Contexte et déclarations publiques

Le MV Hondius s’apprête à accoster, mais des préoccupations inattendues surgissent. Le président canarien, Fernando Clavijo, a exprimé des inquiétudes infondées concernant la présence potentielle de rongeurs porteurs de hantavirus à bord, affirmant qu’ils pourraient nager jusqu’à la côte. Ces déclarations, issues d’une consultation à une intelligence artificielle, ont suscité une réaction rapide du secteur de la santé.

Analyse des risques liés au hantavirus

Sanidad a publié un rapport intitulé “Informe roedores”, clarifiant la situation. Le texte précise que le Oligoryzomys longicaudatus, un rongeur typiquement patagonien, est le seul hôte naturel du hantavirus de type Andes. Il vit principalement dans les zones boisées de Chili et du sud de l’Argentine, et ne se trouve pas en Europe. Ainsi, la présence de ce rongeur sur le MV Hondius est extrêmement improbable.

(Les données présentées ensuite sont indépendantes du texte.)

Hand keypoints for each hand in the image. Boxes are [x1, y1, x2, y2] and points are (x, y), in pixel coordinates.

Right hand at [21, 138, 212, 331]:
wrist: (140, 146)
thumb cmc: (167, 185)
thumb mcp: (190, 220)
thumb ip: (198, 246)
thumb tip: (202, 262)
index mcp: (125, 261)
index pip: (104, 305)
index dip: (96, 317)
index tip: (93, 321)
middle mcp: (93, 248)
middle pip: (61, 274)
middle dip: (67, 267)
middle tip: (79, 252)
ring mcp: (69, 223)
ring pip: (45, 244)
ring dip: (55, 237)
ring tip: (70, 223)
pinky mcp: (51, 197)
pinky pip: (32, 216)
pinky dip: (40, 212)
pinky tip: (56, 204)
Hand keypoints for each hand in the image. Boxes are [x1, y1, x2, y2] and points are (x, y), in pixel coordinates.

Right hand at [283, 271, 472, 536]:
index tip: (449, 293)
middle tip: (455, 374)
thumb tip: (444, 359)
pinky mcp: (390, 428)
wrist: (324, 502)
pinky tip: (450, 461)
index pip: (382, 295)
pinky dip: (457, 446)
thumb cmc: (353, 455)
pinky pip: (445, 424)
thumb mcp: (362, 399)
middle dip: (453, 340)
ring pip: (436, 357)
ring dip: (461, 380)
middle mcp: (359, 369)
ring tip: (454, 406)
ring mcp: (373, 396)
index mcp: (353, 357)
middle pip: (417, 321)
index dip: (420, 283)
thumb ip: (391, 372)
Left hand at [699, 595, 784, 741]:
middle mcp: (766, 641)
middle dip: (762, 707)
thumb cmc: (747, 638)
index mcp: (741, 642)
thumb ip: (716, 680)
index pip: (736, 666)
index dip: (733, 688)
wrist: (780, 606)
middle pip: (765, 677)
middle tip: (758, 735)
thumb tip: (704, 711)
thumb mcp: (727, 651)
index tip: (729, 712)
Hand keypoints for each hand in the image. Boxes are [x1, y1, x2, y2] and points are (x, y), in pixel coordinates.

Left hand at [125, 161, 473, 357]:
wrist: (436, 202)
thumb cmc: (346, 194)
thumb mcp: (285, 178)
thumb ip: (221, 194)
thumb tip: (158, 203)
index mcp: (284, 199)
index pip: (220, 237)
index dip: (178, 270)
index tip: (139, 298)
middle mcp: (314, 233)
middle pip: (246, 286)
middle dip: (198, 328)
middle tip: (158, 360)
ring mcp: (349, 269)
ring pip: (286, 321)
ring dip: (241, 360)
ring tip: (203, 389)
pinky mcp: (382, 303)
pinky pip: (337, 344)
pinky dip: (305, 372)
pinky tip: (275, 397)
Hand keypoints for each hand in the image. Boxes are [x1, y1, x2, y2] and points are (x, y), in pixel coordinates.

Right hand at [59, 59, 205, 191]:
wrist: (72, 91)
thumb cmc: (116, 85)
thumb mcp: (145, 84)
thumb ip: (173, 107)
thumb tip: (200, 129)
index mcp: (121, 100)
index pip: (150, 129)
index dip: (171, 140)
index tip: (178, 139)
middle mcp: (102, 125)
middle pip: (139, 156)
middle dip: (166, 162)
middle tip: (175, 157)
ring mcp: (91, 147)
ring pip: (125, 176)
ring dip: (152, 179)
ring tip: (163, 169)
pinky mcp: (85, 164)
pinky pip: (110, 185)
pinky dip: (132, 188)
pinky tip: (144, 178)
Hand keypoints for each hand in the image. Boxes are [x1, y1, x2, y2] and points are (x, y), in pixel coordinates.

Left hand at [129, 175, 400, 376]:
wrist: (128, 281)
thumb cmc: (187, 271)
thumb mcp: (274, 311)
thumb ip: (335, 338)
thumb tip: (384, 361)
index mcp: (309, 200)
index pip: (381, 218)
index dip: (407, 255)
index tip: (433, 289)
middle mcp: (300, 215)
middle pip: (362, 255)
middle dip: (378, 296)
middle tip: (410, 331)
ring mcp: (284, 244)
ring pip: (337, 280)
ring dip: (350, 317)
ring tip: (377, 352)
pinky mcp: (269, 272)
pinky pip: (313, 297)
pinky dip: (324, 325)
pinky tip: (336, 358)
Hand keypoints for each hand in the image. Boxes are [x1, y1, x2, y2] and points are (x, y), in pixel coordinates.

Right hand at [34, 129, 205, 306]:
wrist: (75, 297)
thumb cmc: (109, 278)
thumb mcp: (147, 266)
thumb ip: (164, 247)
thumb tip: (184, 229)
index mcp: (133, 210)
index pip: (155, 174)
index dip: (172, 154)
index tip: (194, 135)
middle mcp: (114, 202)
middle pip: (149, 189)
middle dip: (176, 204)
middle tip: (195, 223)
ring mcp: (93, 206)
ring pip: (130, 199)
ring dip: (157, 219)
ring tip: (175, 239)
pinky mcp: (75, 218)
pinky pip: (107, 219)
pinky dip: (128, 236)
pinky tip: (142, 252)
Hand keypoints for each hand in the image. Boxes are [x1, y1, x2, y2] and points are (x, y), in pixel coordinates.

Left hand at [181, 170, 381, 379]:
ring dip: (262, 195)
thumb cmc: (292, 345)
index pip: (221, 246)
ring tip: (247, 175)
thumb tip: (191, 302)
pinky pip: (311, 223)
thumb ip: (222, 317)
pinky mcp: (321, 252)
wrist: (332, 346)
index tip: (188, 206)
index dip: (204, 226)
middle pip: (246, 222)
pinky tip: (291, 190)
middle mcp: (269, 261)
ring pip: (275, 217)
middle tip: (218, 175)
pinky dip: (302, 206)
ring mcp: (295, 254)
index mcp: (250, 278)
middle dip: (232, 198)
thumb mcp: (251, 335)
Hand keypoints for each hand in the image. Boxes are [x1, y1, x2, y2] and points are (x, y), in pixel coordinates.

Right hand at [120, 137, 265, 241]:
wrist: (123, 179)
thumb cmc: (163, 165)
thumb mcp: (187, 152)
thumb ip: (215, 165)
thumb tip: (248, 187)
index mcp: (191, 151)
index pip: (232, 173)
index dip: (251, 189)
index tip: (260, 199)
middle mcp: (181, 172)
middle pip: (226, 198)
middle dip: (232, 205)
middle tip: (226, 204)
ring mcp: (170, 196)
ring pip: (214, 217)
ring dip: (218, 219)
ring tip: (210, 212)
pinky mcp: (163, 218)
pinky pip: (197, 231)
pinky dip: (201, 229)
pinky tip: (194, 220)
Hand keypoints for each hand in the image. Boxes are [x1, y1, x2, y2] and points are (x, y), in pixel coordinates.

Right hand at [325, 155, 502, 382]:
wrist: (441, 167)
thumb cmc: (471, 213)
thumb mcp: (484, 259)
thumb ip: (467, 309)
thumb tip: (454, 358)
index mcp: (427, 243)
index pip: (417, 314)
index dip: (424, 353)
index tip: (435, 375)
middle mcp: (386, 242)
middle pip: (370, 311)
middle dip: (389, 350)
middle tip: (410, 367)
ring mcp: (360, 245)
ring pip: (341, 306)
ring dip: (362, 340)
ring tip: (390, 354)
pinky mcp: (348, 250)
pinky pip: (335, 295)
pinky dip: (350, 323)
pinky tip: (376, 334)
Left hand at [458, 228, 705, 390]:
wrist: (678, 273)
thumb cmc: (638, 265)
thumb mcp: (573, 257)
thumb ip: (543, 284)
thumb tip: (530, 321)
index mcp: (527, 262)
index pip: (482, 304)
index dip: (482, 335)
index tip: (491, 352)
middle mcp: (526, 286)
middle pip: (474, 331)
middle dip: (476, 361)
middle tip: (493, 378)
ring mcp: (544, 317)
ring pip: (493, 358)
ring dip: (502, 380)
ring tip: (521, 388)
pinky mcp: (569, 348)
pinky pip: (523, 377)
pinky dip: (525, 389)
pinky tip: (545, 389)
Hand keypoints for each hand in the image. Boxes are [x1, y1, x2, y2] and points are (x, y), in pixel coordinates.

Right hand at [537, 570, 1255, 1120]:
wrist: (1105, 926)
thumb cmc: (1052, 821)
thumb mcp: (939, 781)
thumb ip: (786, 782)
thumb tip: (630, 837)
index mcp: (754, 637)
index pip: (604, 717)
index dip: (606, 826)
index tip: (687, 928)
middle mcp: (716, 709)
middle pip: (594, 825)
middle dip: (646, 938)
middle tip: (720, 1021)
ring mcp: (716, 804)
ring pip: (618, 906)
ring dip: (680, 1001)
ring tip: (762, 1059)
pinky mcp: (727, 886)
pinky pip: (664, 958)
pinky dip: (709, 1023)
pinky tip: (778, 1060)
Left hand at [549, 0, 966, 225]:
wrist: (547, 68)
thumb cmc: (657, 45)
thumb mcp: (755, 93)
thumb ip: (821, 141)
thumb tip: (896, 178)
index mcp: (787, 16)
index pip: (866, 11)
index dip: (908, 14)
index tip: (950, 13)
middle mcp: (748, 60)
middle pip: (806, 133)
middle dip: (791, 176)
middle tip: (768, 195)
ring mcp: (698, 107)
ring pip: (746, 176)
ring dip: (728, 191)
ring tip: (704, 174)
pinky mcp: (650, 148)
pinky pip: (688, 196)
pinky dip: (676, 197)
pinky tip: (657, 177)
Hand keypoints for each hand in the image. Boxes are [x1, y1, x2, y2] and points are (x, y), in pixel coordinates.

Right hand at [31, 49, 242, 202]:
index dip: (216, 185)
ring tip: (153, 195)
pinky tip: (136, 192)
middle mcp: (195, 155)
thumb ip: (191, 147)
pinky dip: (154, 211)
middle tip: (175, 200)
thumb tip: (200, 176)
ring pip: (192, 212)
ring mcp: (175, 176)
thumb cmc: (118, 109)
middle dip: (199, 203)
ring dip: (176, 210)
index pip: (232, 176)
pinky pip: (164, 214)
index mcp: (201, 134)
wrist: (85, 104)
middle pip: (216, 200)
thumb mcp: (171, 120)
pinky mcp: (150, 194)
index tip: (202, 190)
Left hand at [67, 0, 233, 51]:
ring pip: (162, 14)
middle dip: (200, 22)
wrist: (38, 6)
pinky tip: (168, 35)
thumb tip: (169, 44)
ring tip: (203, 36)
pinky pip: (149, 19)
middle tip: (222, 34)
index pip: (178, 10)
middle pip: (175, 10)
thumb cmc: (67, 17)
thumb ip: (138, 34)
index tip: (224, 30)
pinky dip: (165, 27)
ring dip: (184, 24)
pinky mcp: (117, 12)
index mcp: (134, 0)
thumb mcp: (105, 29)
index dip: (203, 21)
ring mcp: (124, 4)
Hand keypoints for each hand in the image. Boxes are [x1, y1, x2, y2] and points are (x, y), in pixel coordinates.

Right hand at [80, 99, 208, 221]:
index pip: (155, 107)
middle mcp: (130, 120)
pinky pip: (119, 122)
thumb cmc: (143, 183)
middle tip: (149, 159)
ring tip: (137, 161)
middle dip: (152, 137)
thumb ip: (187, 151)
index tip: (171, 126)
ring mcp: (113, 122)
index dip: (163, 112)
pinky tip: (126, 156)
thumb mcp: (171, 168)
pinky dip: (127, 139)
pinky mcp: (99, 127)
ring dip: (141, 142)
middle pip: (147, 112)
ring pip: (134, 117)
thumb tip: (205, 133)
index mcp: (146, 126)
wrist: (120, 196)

Éco-biologie du rongeur hôte

Ce rongeur, le colilargo, est associé à des habitats locaux spécifiques, loin des zones portuaires. Le professeur Daniel Antenucci souligne que ce type de rongeur préfère les environnements ruraux, tels que les forêts et les champs, et ne se déplacerait pas vers des zones peuplées comme un bateau de croisière.

Caractéristiques non-concernées des rongeurs urbains

Les rats, souvent cités dans des contextes alarmistes, ne sont pas des réservoirs du hantavirus de type Andes. Sanidad rappelle qu’ils ont vérifié l’absence de rongeurs sur le navire, écartant ainsi le risque de transmission. En cas de présence de rongeurs, des mesures strictes de contrôle et de nettoyage seraient mises en œuvre.

Origine des cas de hantavirus

Les rapports de santé suggèrent que certains passagers ont pu contracter le virus en Argentine, plutôt qu’à bord du navire. Les études antérieures confirment la transmission par contact étroit, et non par des rongeurs. Aucun cas n’a été signalé depuis l’instauration de mesures de prévention.

Transmission aux rongeurs locaux : impossibilité

Même dans un scénario hypothétique où un colilargo aurait rejoint le bateau et réussi à nager jusqu’à la côte, il ne pourrait pas infecter les rongeurs locaux. Les écologies de ces virus sont étroitement liées à des espèces spécifiques. L’absence de réservoirs de hantavirus en Espagne renforce cette impossibilité.

Répartition géographique et historique

La majorité des cas de hantavirus se retrouvent en Asie et en Amérique du Sud. En Europe, des cas isolés ont été documentés, mais rien n’indique une propagation à partir de navires de croisière en provenance de pays hôtes du virus. Le nombre de croisières passantes en Europe, sans précédent d’épidémie, souligne la sécurité des mesures en place.

Conclusion

Les inquiétudes autour du MV Hondius semblent largement infondées selon les experts. La combinaison d’une recherche scientifique rigoureuse et de mesures de santé publique appropriées devrait rassurer la population sur les risques liés au hantavirus et à la sécurité des croisières.